Page-level text extractions

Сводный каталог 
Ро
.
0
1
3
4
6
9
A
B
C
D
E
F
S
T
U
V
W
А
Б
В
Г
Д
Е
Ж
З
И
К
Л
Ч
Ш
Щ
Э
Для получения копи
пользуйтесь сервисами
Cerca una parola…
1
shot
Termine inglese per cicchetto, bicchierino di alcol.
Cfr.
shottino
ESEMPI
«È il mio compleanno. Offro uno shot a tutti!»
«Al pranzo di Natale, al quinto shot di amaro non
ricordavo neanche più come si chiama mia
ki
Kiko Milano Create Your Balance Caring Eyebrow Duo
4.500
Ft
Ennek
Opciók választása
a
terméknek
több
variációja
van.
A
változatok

--

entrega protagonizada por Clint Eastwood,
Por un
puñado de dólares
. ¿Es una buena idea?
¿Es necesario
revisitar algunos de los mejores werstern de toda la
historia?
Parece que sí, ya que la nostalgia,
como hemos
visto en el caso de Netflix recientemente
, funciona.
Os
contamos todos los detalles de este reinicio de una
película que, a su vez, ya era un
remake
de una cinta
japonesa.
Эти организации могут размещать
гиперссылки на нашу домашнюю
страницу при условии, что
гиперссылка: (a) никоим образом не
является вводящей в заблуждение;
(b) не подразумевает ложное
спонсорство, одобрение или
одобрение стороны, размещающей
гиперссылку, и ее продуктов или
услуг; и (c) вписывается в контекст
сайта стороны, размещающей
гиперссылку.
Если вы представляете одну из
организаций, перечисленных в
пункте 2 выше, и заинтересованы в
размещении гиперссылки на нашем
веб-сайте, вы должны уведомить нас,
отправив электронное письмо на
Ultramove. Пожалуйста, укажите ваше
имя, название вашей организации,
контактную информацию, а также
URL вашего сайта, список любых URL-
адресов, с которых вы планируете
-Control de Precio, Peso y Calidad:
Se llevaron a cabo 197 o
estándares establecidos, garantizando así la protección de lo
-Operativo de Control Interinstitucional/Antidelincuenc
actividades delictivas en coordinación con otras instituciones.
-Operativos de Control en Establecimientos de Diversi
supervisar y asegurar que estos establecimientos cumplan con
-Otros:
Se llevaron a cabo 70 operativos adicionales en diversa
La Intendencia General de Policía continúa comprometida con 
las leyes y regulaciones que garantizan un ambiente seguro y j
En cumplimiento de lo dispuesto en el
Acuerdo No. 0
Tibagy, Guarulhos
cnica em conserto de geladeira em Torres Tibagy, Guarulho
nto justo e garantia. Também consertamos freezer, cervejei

--

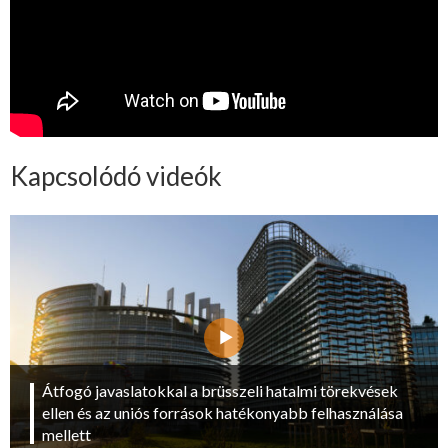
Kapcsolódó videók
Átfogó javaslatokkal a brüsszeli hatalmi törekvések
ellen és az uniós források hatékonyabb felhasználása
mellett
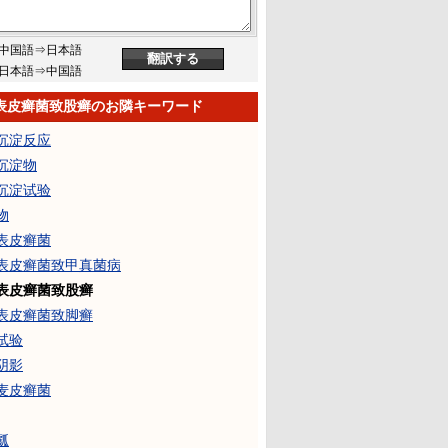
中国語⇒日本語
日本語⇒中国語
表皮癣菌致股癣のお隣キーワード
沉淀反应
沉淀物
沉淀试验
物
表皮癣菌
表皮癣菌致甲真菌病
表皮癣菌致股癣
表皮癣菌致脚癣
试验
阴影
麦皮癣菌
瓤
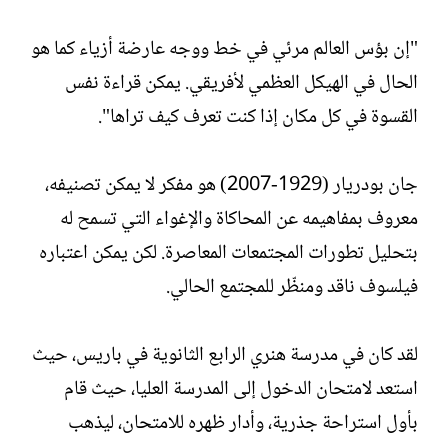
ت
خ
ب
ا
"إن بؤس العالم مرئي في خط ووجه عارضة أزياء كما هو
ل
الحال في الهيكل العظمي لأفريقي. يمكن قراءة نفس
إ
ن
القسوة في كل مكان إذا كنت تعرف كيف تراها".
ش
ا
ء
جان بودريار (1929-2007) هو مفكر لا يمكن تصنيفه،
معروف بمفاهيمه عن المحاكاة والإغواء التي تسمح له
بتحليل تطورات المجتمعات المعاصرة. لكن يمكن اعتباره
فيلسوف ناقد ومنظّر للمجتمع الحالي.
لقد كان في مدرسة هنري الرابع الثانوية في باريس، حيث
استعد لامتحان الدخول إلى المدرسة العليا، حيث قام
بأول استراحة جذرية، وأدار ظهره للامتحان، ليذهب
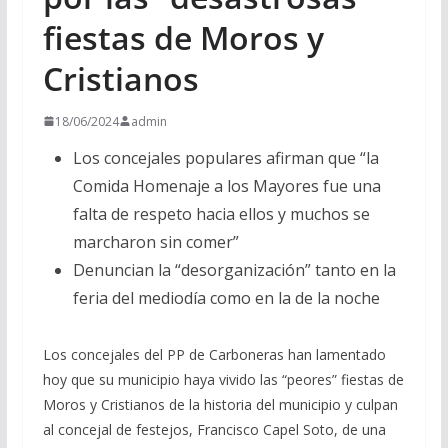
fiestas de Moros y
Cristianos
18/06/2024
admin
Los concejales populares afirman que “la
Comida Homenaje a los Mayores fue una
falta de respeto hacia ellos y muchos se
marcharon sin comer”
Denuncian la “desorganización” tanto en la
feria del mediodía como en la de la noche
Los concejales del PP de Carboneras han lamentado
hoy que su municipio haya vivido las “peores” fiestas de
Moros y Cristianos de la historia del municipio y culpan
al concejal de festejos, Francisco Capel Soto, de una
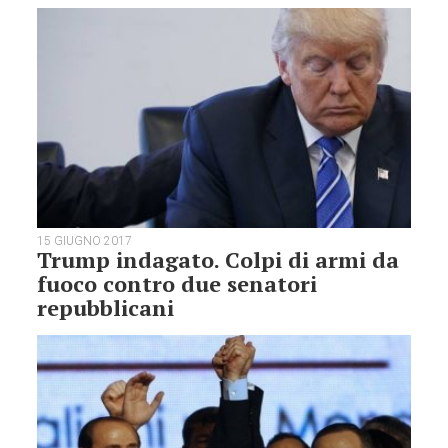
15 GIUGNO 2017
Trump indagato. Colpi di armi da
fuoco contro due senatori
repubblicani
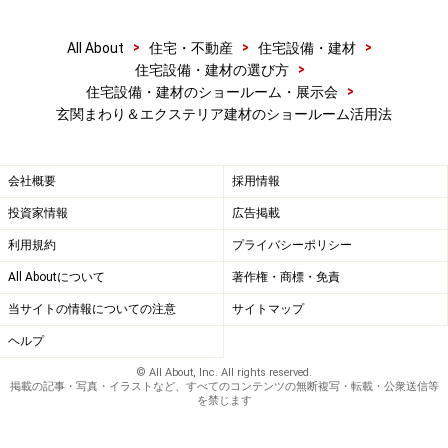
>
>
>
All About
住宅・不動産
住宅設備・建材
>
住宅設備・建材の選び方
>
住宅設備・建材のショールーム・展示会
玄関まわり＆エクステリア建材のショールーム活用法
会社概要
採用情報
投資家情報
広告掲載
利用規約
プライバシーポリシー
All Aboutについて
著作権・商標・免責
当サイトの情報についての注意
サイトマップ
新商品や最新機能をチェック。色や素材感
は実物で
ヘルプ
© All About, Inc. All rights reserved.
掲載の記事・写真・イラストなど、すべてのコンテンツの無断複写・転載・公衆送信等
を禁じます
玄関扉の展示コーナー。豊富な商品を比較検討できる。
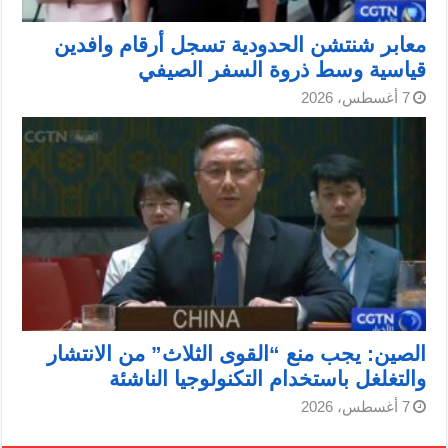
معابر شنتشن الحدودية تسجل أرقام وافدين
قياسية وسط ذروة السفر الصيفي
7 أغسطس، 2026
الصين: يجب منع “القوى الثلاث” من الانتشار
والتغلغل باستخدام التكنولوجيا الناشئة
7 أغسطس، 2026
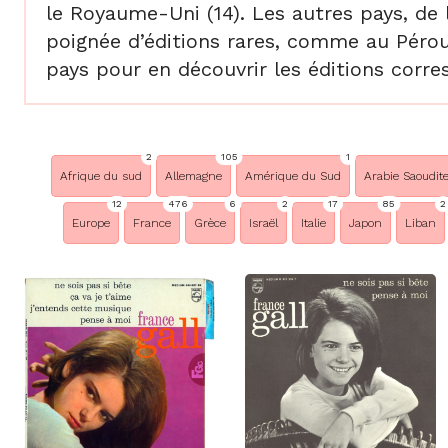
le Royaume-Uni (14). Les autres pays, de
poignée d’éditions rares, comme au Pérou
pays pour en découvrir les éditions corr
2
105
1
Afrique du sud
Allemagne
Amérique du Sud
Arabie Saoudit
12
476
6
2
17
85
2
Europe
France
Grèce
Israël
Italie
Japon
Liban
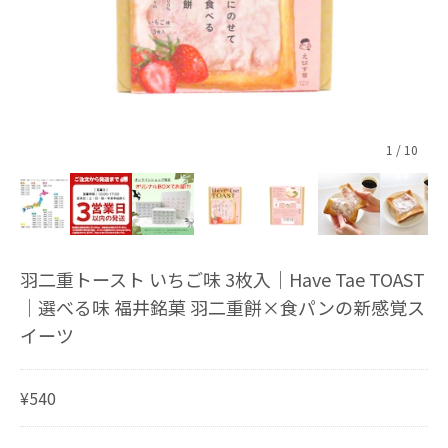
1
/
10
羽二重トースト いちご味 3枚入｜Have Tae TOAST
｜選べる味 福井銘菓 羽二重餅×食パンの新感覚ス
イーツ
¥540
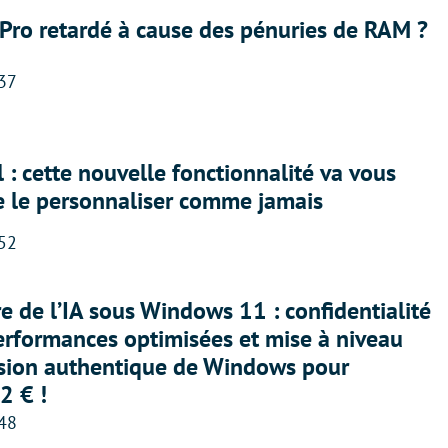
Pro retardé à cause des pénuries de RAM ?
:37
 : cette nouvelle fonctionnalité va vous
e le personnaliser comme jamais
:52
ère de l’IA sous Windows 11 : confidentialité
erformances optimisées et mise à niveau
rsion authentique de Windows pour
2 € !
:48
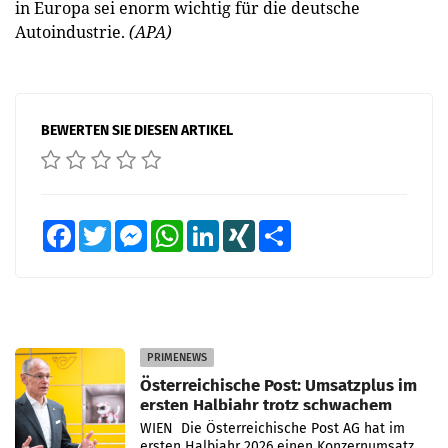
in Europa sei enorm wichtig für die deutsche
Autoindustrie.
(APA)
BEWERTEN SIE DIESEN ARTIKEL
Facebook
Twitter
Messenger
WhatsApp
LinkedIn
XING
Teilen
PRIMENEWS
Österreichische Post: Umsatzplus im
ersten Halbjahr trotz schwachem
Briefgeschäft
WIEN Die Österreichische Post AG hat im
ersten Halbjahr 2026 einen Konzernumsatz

### [Instruction]
From the line holding "Ultramove. Пожалуйста, укажите ваше" to the line holding "nto justo e", inclusive, restate each line above exactly as written.

### [Written solution]
Ultramove. Пожалуйста, укажите ваше
имя, название вашей организации,
контактную информацию, а также
URL вашего сайта, список любых URL-
адресов, с которых вы планируете
-Control de Precio, Peso y Calidad:
Se llevaron a cabo 197 o
estándares establecidos, garantizando así la protección de lo
-Operativo de Control Interinstitucional/Antidelincuenc
actividades delictivas en coordinación con otras instituciones.
-Operativos de Control en Establecimientos de Diversi
supervisar y asegurar que estos establecimientos cumplan con
-Otros:
Se llevaron a cabo 70 operativos adicionales en diversa
La Intendencia General de Policía continúa comprometida con 
las leyes y regulaciones que garantizan un ambiente seguro y j
En cumplimiento de lo dispuesto en el
Acuerdo No. 0
Tibagy, Guarulhos
cnica em conserto de geladeira em Torres Tibagy, Guarulho
nto justo e garantia. Também consertamos freezer, cervejei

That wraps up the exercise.